The Deepest Of The Deep
When you meditate on your thoughts, and notice a particular thought drifting by, who is the one who notices that thought? Rather than the thought seamlessly acting through you, you are now aware that you have had a thought in the first place.
If you then close your eyes and drift deeper, noticing anger inside you, who is the one not only feeling, but witnessing the anger? This introduces a major paradigm shift for trauma. Rather than being traumatised, you become someone who has trauma.
But be careful, this can quickly turn into an idea for your ego to exploit. “I have trauma” can become another thought pattern, and when you are not mindful of it as a thought form, you become hijacked by the ego. Rather than being ‘the one who has trauma’ and able to experience it directly, you become reduced to an ego in love with the idea of having trauma.
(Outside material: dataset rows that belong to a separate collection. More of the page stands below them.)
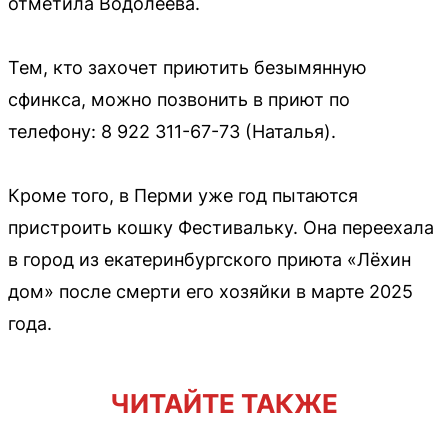
отметила Водолеева.
Тем, кто захочет приютить безымянную
сфинкса, можно позвонить в приют по
телефону: 8 922 311-67-73 (Наталья).
Кроме того, в Перми уже год пытаются
пристроить кошку Фестивальку. Она переехала
в город из екатеринбургского приюта «Лёхин
дом» после смерти его хозяйки в марте 2025
года.
ЧИТАЙТЕ ТАКЖЕ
After all, there is a major difference between knowing that Cairo is a city of ten million, and standing in the middle of its bustling streets, consumed by its smells, energy and history in motion.
To be mindful of a thought is one thing, being immersed in the experience it points towards is another thing entirely. You might be thinking how you don’t want to attend a certain event, but how about going into the accompanying anxiety? How about welcoming that anxiety, paying attention to how it feels in your body, even how it manifests as panicked thoughts? Do you dissociate from the feeling, or create new thoughts that convince you it’s not a big deal? Here you have fled into your imagination and your ego. Yet the anxiety remains, and so do you — the one who is capable of seeing the anxiety, creating space for it, and fully accepting it.
Beyond your ego, beyond your emotions, your thoughts, your memories, your beliefs, beyond your feeling Self, lies the benevolent, watchful eye of your Higher Self. Your God Self.